Batch Normalization Explained

Batch Normalization Explained#

Batch Normalization (BN) is a technique used in deep neural networks to stabilize and accelerate training by normalizing the inputs to layers within the network.

The Core Idea 💡#

Normalize the activations coming out of a layer for each feature (channel) independently within the current mini-batch so they have zero mean and unit variance.

How it Works (During Training) ⚙️#

For a mini-batch $B = \{x_1, ..., x_m\}$ and considering a single activation feature:

Calculate Mini-Batch Mean: $\mu_B = \frac{1}{m} \sum_{i=1}^{m} x_i$
Calculate Mini-Batch Variance: $\sigma_B^2 = \frac{1}{m} \sum_{i=1}^{m} (x_i - \mu_B)^2$
Normalize: Using the mini-batch mean and variance (adding a small $\epsilon$ for numerical stability): $\hat{x}_i = \frac{x_i - \mu_B}{\sqrt{\sigma_B^2 + \epsilon}}$
Scale and Shift: Introduce two learnable parameters, $\gamma$ (gamma) for scaling and $\beta$ (beta) for shifting: $y_i = \gamma \hat{x}_i + \beta$

The parameters $\gamma$ and $\beta$ are learned during backpropagation alongside the network’s weights.
This process is applied independently to each feature/channel dimension.

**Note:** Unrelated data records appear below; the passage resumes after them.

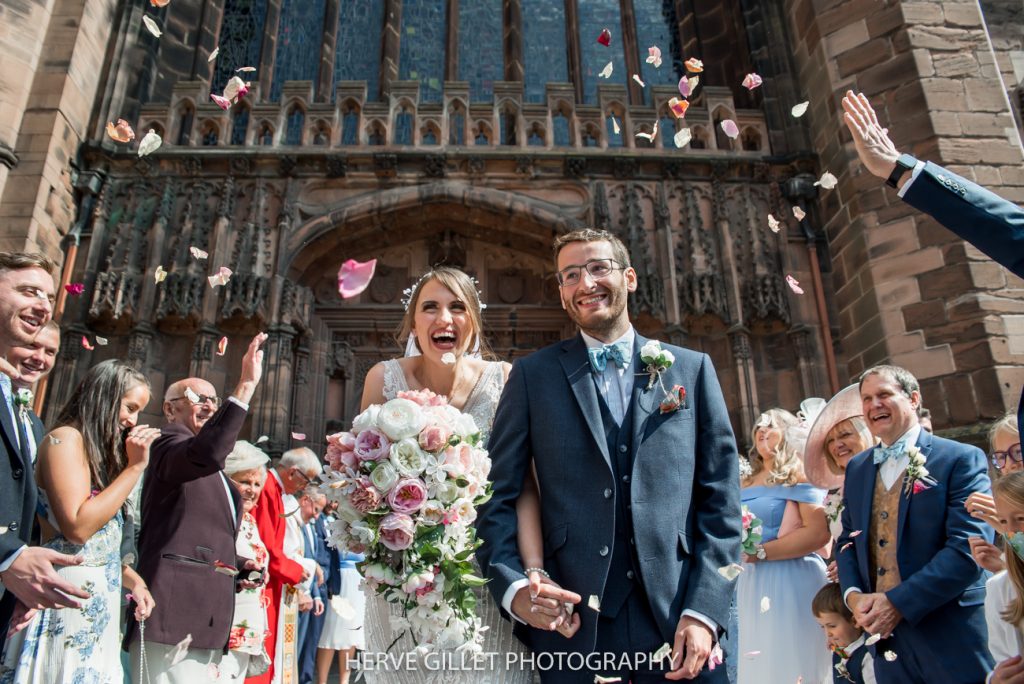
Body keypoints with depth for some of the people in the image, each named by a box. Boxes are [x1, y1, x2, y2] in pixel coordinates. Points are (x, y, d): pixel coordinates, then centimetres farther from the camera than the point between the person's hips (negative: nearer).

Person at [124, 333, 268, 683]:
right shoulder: (169, 443, -4)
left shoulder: (217, 476, 24)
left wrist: (238, 563, 13)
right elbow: (205, 453, -29)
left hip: (205, 616, 9)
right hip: (175, 612, -9)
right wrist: (246, 385, -30)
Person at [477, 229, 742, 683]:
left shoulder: (692, 369, 6)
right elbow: (497, 495, 1)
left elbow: (721, 501, 3)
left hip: (678, 617, 1)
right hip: (571, 624, 0)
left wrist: (704, 612, -6)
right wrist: (512, 587, -13)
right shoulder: (532, 375, 4)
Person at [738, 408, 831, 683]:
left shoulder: (799, 474, -6)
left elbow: (818, 533, -18)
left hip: (791, 580, -6)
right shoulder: (748, 482, 14)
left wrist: (760, 553, -17)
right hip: (752, 582, 6)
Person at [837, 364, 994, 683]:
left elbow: (968, 548, -17)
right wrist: (854, 595, -7)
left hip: (950, 636, -5)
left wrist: (898, 603, -20)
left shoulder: (961, 459, -7)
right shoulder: (856, 468, 10)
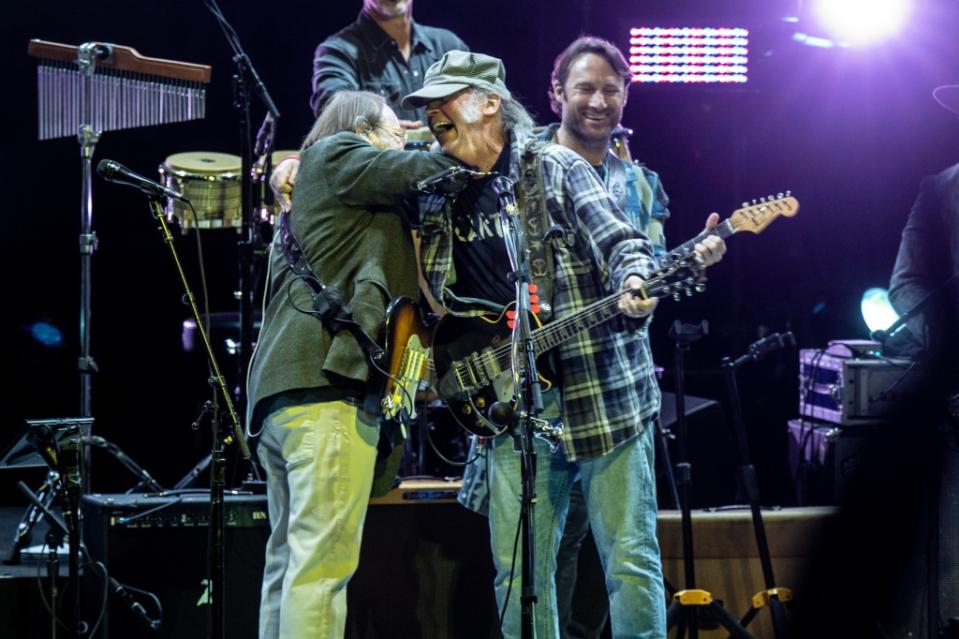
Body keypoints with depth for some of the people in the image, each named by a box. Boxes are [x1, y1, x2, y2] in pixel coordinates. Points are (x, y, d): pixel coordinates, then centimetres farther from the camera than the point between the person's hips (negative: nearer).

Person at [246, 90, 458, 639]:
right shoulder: (335, 154, 7)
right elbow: (427, 172, -1)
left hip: (278, 388, 10)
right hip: (329, 375, -10)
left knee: (291, 561, 8)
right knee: (324, 559, -15)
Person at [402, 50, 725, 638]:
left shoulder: (555, 169, -1)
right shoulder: (441, 198, 13)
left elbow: (619, 242, -9)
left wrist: (636, 284, -30)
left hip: (603, 390, -4)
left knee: (631, 559, -3)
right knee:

Why Scale and Shift ($\gamma$ and $\beta$)? 🤔#

If we just normalized to zero mean and unit variance, the network’s ability to represent information might be limited. Forcing activations into this specific distribution might not always be optimal for the subsequent layers or activation functions.

$\gamma$ and $\beta$ give the network flexibility.
They allow the network to learn the optimal scale and shift for the normalized activations.
If needed, the network can even learn parameters ($\gamma = \sqrt{\sigma_B^2 + \epsilon}, \beta = \mu_B$) that effectively undo the normalization, restoring the original activation distribution if that proves beneficial.

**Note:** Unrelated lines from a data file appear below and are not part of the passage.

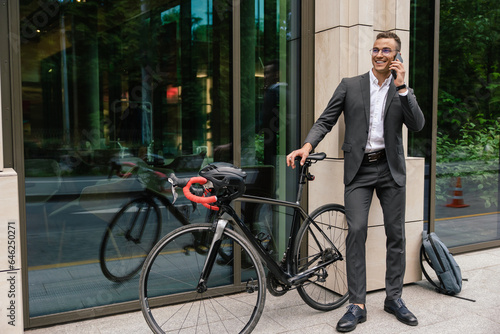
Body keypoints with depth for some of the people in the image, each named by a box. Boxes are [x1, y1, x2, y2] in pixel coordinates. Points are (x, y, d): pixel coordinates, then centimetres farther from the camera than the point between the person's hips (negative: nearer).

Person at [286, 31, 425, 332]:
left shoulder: (403, 91, 10)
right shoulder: (350, 85, 7)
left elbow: (418, 125, -4)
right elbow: (326, 120, 2)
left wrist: (401, 86, -10)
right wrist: (308, 145, -15)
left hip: (391, 169, 2)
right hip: (359, 170, -2)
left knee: (396, 233, 6)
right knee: (356, 230, -11)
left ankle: (394, 297, 22)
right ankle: (357, 305, -2)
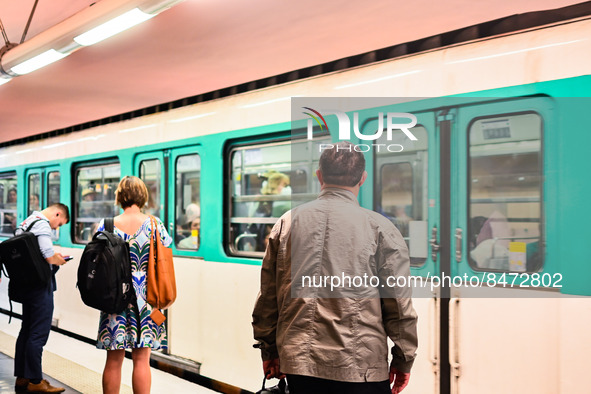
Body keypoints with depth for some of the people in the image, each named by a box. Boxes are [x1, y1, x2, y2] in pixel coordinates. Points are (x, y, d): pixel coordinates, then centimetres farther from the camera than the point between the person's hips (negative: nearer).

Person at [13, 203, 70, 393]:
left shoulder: (25, 222, 16)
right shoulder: (42, 224, -14)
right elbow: (48, 257, -23)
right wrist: (58, 260, -2)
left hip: (26, 284, 10)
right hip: (40, 285, -10)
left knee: (26, 331, 16)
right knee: (39, 333, -3)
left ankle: (21, 378, 25)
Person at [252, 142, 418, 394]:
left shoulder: (287, 222, 4)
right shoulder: (380, 228, -5)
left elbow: (268, 296, 8)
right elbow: (398, 301, -4)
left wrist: (269, 350, 18)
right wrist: (403, 359, 7)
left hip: (297, 362, 3)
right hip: (360, 366, -3)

Batch Normalization During Inference 🧐#

During inference (when making predictions), we often process samples one by one, so calculating mini-batch statistics isn’t feasible or representative.

Instead, BN layers maintain running averages of the mean ($\mu_{pop}$) and variance ($\sigma^2_{pop}$) encountered across all mini-batches during training.
- These are typically updated using a momentum term:
  - $\mu_{pop} = \alpha \times \mu_{pop} + (1 - \alpha) \times \mu_B$
  - $\sigma_{pop}^2 = \alpha \times \sigma_{pop}^2 + (1 - \alpha) \times \sigma_B^2$
  - where $\alpha$ is a momentum parameter.
At inference time, these fixed population statistics are used for normalization: $ \hat{x} = \frac{x - \mu_{pop}}{\sqrt{\sigma_{pop}^2 + \epsilon}} $
The learned $\gamma$ and $\beta$ parameters from training are still applied: $$ y = \gamma \hat{x} + \beta $$

Placement 📍#

It’s common practice to place the Batch Norm layer after the Convolutional or Fully Connected layer and before the non-linear activation function (like ReLU).
- Conv / FC -> Batch Norm -> Activation (ReLU)
However, variations in placement exist in different architectures.

(Note: While originally thought to primarily combat “internal covariate shift”, recent research suggests BN’s effectiveness might be more related to smoothing the optimization landscape.)